### Brano

-=-=-=-=-

Cosa vogliono ottenere gli arabi? Una ventina d’anni fa anche i cinesi hanno tentato di far crescere il loro campionato comprando tecnici e calciatori famosi dall’Europa, ed il risultato è stato lo stesso del primo vecchio campionato USA con Pelé e Chinaglia: la bancarotta. La differenza è che in Arabia un quarto della Lega araba appartiene allo Stato (con i problemi di pastette che vi lascio immaginare), che il mercato di spettatori nazionale (anche in prospettiva) è del tutto irrilevante: il campionato dell’Arabia Saudita è concepito come un campionato di vecchie glorie che, per gli spettatori dell’occidente, permettano a Ronaldo ed altri di giocare in modo efficiente, in una coreografia imponente, quasi fino a 50 anni.
Questo vuol dire che si tratta di un’operazione politica di una teocrazia che, usando i miliardi del petrolio, cerca di guadagnare l’attenzione positiva della gente dell’occidente – perché ha imparato che gli spettatori del wrestling americano risiedono per il 62% all’estero e che il mercato europeo, per il football americano, è diventato talmente importante, da convincere la Lega a giocare alcune delle partite più importanti di ogni stagione in Inghilterra o in Germania. Economicamente l’Europa non è più centrale, ma culturalmente continua ad esserlo.
Questo campionato delle “mille e una notte” nasce perché le altre strategie in campo sportivo si dimostrano inefficienti: i paesi del Golfo pagano miliardi per ospitare le finali di coppa nazionale di paesi come la Francia e l’Italia, ma la percezione pubblica di ciò è bassissima. Le monarchie del Golfo posseggono i club più forti d’Europa, ma il pubblico se ne frega, il PSG è la squadra dei parigini, ed il campanilismo inglese è ancora più accentuato. I mondiali nel Qatar sono stati un autogol pubblicitario, portare la Formula Uno, il ciclismo e persino l’hockey su ghiaccio non ha spostato nulla, se non montagne di soldi.

-=-=-=-=-

### Materiale fornito
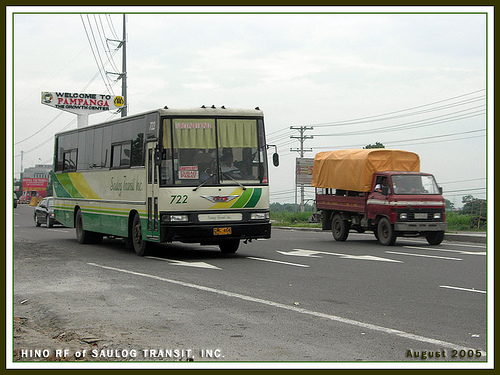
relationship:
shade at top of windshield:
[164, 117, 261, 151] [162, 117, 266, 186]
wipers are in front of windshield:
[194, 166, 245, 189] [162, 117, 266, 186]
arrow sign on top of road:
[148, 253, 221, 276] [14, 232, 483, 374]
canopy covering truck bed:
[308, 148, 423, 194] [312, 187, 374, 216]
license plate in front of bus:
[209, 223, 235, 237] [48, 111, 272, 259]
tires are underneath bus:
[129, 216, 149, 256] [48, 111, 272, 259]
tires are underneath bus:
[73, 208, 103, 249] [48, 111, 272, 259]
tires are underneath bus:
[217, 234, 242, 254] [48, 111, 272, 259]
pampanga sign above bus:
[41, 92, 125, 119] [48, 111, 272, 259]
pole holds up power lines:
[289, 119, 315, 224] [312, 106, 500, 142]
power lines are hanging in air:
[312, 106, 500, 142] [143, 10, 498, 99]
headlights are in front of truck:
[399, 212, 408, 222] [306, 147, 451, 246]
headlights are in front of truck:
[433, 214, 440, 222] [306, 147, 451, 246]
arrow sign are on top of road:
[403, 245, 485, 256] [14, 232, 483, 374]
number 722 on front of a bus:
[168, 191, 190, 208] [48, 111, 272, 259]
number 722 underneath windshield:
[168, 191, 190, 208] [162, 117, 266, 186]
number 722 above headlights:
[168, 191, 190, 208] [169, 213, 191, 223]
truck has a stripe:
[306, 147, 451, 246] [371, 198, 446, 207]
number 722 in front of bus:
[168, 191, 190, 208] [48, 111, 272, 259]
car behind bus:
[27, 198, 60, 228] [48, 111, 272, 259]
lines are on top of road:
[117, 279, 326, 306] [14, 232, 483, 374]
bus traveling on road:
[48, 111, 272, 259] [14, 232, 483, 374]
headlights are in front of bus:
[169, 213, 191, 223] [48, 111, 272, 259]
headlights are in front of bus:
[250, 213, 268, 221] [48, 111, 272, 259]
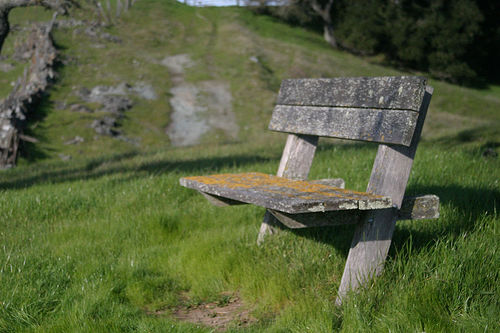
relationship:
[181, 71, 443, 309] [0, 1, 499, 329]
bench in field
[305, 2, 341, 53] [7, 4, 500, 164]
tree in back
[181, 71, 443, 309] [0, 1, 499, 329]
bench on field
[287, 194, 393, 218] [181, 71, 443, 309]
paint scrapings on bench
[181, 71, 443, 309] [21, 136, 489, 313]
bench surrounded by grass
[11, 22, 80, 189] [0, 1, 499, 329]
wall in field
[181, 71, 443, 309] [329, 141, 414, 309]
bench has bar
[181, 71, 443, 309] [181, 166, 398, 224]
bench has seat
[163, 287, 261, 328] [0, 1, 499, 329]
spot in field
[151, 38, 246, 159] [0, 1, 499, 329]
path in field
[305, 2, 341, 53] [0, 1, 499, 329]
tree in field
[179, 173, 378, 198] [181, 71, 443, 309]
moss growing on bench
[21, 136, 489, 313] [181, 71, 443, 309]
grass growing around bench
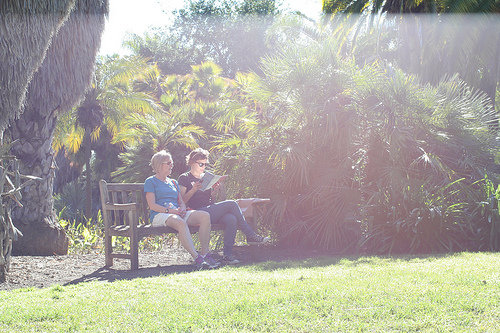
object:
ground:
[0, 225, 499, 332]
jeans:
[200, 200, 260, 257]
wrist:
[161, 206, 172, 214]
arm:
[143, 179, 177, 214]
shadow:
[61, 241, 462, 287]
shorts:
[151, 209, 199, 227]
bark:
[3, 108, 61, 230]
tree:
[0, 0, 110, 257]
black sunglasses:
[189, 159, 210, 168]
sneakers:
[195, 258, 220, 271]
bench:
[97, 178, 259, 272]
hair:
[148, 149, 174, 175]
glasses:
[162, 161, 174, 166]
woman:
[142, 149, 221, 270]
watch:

-=-=-=-=-

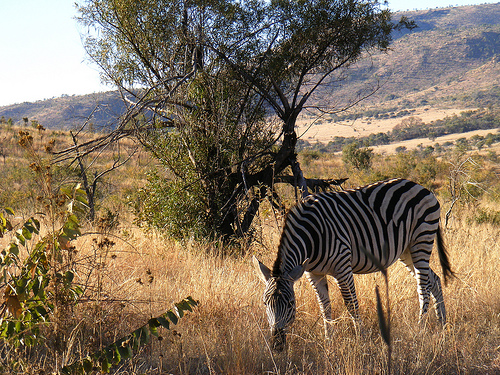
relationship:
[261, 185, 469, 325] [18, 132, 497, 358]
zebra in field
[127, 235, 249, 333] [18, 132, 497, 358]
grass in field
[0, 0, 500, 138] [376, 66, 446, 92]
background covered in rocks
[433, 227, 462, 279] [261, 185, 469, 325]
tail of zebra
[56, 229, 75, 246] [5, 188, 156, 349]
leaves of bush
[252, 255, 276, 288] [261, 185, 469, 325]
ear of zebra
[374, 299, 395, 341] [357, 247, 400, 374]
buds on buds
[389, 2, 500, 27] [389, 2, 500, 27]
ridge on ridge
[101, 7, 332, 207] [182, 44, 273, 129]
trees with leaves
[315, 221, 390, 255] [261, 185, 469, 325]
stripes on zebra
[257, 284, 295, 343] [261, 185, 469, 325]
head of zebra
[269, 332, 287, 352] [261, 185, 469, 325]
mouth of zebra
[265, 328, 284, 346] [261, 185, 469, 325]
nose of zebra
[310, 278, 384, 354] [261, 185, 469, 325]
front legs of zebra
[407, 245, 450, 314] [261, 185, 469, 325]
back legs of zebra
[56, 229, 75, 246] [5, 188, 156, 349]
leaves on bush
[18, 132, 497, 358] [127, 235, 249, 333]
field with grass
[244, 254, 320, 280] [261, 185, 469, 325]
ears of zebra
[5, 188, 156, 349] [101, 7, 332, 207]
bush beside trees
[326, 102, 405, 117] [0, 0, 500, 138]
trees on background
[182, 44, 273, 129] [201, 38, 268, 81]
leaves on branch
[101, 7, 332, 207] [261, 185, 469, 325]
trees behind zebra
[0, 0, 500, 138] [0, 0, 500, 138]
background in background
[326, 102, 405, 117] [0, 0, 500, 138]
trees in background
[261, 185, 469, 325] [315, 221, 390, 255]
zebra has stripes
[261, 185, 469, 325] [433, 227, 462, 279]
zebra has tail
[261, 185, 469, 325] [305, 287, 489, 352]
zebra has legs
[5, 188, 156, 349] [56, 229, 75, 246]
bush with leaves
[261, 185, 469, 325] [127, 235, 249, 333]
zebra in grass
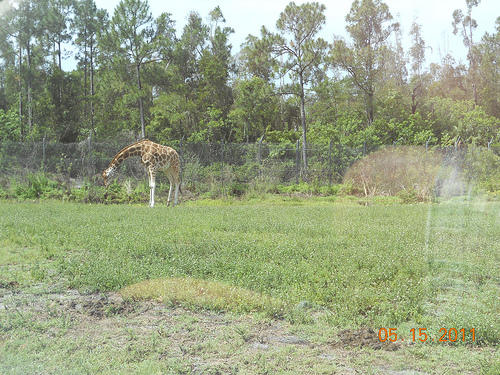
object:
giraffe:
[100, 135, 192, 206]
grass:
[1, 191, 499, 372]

-=-=-=-=-

Elenca tutti i calciatori chiamati per nome nel brano sul campionato dell'Arabia Saudita.

Pelé, Chinaglia, Ronaldo